Earl Conway and Paul Batalden, IHI Senior Fellow and Founding Chair of the IHI Board of Directors, clarify the origins of the quotation, “Every system is perfectly designed to get the results it gets.”
The poet William Stafford describes the way that words sometimes seem like magic to come together and live together. In some ways, his simile — “like magic” — remains true about “Every system is perfectly designed to get the results it gets” as noted in the Editor’s Notebook column ["A Quotation with a Life of Its Own" written by Susan Carr] in the July/August 2008 issue of Patient Safety & Quality Healthcare. We write today to offer some additional context.

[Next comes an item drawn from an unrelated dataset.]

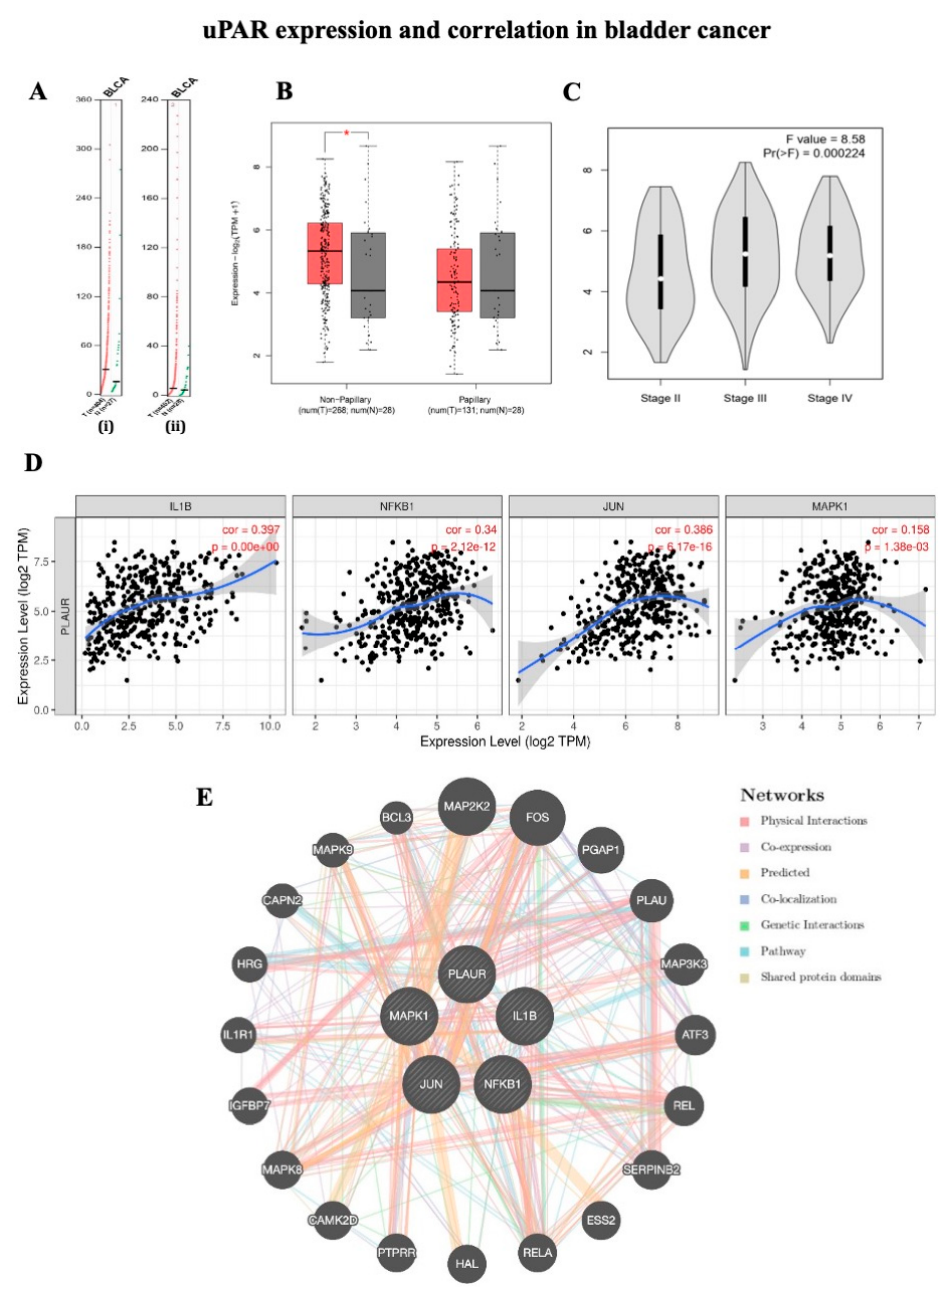
Figure 1. ( A ) Expression of uPAR (i) and IL1B (ii) in TPM scores of bladder cancer data obtained from GEPIA 2. ( B ) Expression of uPAR in non-papillary and papillary bladder cancer ( p < 0.05). ( C ) uPAR expression in various stages of bladder cancer. Expression correlation and protein interaction between IL1B, NFKB1, JUN, and MAPK1 with PLAUR in BLCA data obtained from TIMER2.0 ( p < 0.05) ( D ) and GeneMANIA ( E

We worked together as co-chairmen of the US Quality Council of the Conference Board in the 1970s. While together, we learned that both of us had been tremendously influenced by the thought and practice of Dr. W. Edwards Deming. His invitation to think in terms of results generated by systems within which we all work were deeply important to us then — and now. His teachings build on the Theory of Variation and the need to redesign (i.e., improve) the system to narrow variation as the principal cause of error.

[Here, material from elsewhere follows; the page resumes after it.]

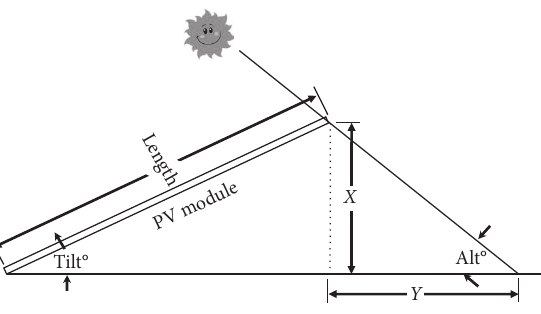
Figure 6: Direction of PV solar panel under the sun.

Earl had the benefit of knowing and working with David Hanna at Procter and Gamble. Hanna, a student of organization development and expert who eventually put his thoughts together in a book, Designing Organizations for High Performance, as part of the Addison-Wesley [now Prentice Hall] OD series of volumes. He shared with Earl (and in his book, p. 36) the insight of his P&G colleague from the UK, Arthur Jones: “All organizations are perfectly designed to get the results they get!” Earl brought that insight to the attention of the US Quality Council in one of our meetings.

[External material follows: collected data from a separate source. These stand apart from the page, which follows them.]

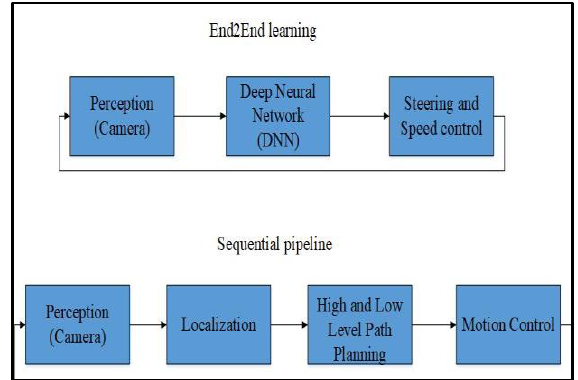
Fig. 1. Deep Learning-based self-driving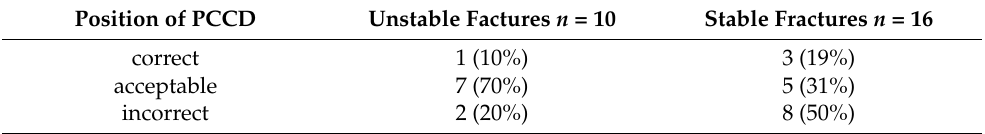
Table 3. PCCD positioning.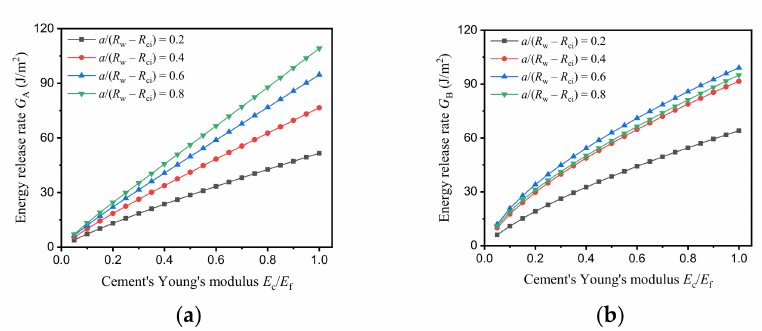
Figure 8. Energy release rate of a radial crack in cement as a function of the cement’s Young’s modulus: ( a ) crack tip A; ( b ) crack tip B.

As Paul thought about the profound truth of that insight and of its use for work with health professionals, some of whom were less interested in “organizations” than in “systems,” Paul created a corollary to the Jones words: “Every system is perfectly designed to get the results it gets” and has shared the words with many others.
We write to share our joy in bringing these additional words of context to others — but in some ways still appreciating the poet’s insight that words come together and live together in what seems — at some level — to be “magic.”